Where a line of the material contains the string "shadow", copy that line.

» **Working data**
=== Begin Enclosure ===

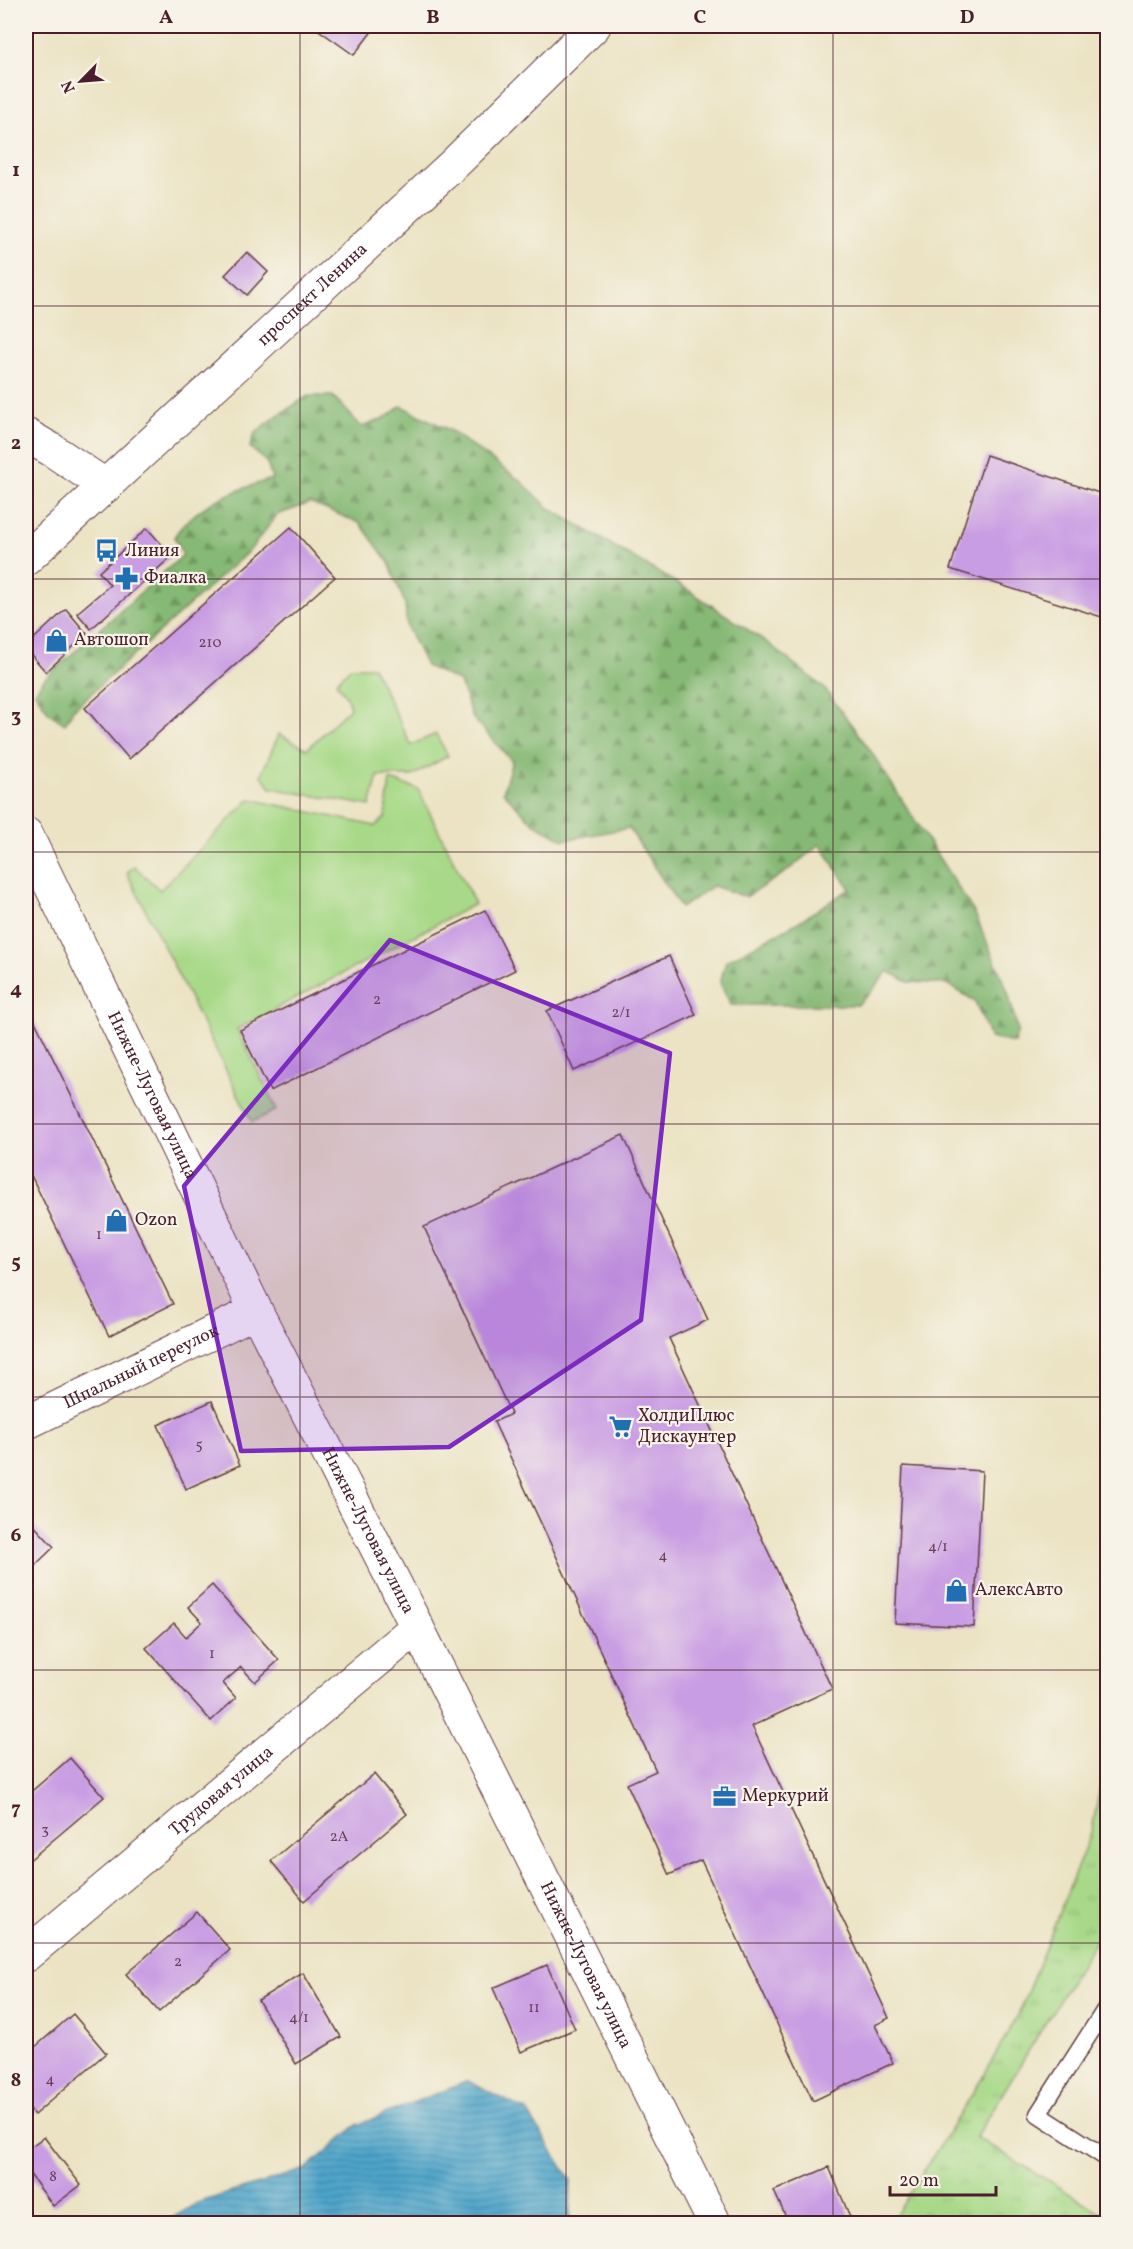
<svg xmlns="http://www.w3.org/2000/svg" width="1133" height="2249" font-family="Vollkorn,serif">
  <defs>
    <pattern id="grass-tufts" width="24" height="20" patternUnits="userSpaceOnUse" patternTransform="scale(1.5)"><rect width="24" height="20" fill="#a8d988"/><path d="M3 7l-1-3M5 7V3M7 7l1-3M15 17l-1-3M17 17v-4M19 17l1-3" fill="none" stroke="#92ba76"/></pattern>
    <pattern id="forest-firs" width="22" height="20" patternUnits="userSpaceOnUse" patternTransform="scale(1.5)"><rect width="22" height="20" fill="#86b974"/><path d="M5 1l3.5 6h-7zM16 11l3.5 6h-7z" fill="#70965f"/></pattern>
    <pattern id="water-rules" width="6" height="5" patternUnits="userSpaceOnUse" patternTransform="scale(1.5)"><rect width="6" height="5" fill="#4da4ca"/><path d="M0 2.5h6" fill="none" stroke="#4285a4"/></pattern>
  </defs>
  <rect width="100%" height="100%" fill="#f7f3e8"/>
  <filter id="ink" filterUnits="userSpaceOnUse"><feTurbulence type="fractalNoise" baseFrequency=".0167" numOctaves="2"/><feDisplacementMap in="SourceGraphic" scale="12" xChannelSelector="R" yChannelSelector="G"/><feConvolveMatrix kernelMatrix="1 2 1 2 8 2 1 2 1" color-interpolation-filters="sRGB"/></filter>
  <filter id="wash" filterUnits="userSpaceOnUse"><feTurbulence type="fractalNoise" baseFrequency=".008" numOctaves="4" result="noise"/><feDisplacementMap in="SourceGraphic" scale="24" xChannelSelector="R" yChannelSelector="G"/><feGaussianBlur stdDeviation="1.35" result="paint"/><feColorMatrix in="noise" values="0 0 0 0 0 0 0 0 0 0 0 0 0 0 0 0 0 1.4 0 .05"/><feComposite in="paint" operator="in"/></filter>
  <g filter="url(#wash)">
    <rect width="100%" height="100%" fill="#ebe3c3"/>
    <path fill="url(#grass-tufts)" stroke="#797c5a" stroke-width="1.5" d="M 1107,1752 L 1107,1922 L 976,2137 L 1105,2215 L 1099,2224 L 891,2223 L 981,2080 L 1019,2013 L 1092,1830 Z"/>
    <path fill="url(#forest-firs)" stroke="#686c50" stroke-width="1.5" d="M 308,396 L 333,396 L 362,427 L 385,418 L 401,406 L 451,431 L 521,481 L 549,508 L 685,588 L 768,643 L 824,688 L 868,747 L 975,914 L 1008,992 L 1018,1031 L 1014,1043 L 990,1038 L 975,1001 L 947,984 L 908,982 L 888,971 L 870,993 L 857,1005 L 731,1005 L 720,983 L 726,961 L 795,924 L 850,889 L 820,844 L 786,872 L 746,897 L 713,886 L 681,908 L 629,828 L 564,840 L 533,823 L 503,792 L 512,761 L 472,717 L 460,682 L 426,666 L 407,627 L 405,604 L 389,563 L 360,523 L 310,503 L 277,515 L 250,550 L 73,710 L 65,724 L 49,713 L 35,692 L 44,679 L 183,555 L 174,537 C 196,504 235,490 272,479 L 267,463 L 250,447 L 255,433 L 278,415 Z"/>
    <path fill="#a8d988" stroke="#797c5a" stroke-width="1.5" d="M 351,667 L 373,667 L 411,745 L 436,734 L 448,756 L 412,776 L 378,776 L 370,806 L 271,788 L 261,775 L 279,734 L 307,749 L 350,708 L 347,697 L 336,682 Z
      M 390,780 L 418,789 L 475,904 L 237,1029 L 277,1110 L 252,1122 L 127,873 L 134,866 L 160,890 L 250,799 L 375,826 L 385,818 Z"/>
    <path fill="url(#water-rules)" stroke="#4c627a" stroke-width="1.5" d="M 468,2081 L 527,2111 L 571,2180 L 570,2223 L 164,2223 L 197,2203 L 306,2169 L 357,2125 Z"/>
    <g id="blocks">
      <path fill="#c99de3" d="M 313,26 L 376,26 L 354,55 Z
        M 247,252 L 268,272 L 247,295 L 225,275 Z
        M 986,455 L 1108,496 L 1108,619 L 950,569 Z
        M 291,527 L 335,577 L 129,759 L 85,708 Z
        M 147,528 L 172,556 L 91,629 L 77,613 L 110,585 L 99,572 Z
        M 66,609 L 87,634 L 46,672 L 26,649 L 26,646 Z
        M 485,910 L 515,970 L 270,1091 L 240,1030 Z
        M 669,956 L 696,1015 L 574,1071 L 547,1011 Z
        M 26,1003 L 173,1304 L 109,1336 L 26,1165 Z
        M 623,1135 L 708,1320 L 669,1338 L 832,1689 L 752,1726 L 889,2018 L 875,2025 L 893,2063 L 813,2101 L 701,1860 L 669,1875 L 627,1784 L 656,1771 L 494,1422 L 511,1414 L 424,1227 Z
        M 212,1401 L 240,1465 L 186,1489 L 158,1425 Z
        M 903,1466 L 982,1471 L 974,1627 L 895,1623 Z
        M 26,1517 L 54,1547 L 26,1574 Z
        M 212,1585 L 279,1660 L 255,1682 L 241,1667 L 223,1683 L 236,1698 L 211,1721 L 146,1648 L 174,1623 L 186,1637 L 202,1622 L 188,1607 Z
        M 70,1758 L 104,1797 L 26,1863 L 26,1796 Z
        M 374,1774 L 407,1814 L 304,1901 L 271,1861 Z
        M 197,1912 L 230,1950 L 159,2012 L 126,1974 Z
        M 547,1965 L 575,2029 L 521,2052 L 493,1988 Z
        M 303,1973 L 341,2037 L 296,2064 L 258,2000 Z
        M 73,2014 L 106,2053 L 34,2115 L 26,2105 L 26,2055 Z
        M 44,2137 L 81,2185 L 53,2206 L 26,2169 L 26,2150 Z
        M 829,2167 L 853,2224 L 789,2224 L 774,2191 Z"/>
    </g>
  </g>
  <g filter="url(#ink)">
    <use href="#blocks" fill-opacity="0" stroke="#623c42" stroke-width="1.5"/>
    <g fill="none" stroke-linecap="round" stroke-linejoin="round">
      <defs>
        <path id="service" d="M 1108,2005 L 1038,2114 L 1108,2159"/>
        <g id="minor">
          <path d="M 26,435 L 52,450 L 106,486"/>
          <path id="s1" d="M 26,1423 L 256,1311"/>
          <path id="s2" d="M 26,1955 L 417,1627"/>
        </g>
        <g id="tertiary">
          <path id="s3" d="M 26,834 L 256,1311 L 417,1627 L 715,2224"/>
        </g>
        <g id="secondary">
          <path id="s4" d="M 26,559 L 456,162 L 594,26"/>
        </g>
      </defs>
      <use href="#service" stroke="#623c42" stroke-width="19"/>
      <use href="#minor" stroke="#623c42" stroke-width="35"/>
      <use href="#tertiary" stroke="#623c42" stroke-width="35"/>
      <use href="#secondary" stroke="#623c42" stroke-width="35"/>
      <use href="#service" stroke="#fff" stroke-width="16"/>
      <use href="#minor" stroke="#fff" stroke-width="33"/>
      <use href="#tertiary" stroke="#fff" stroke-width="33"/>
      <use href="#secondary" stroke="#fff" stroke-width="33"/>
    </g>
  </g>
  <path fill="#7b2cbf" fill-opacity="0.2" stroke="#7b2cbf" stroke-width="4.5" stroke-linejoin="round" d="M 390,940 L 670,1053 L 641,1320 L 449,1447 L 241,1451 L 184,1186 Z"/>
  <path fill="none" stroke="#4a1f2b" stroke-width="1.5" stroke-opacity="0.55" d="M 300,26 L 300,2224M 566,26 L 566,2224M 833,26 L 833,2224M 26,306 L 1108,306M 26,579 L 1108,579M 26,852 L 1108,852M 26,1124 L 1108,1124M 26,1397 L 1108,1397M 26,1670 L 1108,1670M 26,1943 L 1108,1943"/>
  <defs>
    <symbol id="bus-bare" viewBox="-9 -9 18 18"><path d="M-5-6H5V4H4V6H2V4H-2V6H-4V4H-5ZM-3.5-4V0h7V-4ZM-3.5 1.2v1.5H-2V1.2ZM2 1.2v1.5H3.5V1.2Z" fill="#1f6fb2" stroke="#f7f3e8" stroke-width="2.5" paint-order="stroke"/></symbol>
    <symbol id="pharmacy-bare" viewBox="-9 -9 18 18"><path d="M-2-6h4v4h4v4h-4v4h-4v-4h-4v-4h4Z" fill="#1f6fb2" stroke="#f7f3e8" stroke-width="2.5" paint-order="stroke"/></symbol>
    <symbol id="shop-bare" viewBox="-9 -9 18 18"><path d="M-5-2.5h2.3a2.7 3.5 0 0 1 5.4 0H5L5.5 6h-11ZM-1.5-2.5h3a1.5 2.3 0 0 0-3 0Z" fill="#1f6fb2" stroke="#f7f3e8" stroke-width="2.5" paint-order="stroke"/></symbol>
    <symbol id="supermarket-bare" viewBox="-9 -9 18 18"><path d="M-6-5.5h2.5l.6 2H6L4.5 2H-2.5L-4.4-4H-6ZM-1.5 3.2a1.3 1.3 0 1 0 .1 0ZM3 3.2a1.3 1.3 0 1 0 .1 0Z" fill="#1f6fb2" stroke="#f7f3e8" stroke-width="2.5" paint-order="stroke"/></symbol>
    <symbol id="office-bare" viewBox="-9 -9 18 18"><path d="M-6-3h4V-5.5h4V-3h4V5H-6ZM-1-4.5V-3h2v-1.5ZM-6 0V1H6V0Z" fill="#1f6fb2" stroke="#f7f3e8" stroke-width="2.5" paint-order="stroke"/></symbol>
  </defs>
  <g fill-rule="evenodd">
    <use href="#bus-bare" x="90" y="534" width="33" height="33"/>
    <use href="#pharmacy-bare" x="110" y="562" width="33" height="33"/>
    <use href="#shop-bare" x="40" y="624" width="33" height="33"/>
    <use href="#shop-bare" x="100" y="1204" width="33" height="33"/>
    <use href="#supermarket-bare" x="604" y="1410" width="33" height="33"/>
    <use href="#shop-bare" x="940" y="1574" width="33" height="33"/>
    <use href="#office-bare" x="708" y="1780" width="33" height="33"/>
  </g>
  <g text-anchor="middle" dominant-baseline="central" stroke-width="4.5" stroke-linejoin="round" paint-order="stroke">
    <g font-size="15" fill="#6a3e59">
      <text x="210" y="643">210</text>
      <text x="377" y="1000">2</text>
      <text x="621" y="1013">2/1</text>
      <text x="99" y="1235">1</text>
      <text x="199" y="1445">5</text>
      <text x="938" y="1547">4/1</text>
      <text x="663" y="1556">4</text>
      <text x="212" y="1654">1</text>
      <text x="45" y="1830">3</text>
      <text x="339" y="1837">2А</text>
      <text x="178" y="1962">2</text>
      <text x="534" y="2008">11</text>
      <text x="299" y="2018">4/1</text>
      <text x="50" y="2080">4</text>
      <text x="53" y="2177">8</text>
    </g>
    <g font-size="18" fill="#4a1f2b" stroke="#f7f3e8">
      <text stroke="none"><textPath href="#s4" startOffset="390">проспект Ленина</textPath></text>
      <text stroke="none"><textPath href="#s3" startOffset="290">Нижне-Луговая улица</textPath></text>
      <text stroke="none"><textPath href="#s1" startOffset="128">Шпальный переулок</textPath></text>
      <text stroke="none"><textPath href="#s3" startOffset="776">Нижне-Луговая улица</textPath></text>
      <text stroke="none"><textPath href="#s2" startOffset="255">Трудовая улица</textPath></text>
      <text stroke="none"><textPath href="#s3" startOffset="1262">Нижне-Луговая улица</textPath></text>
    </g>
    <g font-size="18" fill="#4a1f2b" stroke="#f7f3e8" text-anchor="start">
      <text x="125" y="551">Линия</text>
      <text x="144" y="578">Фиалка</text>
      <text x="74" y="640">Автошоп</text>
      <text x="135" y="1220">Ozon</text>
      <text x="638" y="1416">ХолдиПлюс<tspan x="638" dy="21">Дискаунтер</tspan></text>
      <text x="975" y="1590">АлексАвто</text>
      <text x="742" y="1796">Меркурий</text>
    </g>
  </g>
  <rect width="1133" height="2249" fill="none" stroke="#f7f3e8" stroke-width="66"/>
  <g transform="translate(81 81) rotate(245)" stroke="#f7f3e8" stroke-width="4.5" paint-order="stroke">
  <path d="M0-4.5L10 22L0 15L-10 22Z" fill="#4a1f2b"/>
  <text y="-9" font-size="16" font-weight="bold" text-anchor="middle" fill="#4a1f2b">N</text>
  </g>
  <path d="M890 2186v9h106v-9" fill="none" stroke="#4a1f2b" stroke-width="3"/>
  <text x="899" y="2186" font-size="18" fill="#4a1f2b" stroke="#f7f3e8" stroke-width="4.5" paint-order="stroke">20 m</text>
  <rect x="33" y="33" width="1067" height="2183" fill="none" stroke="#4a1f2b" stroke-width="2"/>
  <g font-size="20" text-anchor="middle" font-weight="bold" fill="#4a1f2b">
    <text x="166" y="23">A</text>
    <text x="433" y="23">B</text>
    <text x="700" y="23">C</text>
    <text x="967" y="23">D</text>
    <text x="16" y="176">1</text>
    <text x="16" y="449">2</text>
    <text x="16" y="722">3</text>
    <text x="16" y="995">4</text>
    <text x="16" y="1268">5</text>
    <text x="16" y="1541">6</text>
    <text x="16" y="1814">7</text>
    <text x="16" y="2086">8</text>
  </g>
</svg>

=== End Enclosure ===
=== Begin Enclosure ===

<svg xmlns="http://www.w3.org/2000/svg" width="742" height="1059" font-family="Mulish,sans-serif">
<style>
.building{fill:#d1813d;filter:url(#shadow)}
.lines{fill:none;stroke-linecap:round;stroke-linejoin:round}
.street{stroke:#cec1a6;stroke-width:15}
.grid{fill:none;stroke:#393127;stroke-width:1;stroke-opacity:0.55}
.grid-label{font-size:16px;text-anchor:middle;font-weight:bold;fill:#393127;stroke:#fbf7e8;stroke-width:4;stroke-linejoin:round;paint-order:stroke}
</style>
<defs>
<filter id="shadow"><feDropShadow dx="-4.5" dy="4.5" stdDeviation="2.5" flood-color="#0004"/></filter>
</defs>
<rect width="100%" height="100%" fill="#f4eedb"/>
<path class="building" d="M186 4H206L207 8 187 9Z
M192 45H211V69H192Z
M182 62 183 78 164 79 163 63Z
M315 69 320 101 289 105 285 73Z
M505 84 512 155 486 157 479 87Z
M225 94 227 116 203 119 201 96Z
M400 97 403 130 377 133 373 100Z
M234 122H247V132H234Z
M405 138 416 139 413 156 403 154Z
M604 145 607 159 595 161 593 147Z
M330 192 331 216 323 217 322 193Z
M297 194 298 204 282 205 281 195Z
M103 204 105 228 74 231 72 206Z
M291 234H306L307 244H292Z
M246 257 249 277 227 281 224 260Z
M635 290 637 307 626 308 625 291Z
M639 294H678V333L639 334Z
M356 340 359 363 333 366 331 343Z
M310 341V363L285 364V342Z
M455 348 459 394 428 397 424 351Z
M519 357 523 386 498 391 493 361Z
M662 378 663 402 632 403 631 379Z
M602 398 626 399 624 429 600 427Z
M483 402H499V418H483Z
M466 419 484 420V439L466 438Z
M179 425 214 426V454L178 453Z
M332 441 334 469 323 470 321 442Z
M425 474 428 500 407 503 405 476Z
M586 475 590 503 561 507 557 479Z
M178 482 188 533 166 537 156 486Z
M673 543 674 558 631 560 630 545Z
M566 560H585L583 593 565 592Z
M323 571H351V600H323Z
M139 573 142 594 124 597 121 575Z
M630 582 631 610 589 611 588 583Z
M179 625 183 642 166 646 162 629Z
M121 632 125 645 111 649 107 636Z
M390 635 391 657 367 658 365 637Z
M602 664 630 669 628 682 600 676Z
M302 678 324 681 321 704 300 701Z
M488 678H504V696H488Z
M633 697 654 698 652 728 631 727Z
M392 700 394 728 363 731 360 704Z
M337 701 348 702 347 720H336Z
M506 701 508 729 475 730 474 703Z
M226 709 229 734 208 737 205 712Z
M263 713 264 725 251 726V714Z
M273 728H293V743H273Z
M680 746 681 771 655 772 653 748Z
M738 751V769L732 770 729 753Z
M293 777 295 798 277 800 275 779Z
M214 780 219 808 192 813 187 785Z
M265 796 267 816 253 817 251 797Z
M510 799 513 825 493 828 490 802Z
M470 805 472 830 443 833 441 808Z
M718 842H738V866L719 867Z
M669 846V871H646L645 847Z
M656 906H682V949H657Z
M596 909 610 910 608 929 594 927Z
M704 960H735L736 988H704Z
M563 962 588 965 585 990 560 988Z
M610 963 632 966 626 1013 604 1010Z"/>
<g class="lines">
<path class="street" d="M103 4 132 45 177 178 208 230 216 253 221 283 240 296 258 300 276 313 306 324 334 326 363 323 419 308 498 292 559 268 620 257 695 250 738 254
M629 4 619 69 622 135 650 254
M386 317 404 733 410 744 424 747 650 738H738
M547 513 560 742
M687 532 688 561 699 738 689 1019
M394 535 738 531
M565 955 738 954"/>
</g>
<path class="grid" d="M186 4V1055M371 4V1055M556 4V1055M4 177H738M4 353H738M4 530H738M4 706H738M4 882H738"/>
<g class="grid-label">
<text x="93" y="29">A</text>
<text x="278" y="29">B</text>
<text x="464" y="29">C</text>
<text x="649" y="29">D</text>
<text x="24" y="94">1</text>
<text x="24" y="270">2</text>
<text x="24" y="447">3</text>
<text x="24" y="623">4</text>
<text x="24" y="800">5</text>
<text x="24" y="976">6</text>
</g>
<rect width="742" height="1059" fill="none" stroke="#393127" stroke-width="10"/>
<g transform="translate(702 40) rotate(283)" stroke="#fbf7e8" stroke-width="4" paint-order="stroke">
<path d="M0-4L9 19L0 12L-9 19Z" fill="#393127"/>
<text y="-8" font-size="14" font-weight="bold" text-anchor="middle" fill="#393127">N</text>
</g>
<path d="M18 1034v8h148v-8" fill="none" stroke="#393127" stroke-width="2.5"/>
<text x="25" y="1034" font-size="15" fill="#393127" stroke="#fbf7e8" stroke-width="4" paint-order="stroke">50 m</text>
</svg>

=== End Enclosure ===

» **Final answer**
.building{fill:#d1813d;filter:url(#shadow)}
<filter id="shadow"><feDropShadow dx="-4.5" dy="4.5" stdDeviation="2.5" flood-color="#0004"/></filter>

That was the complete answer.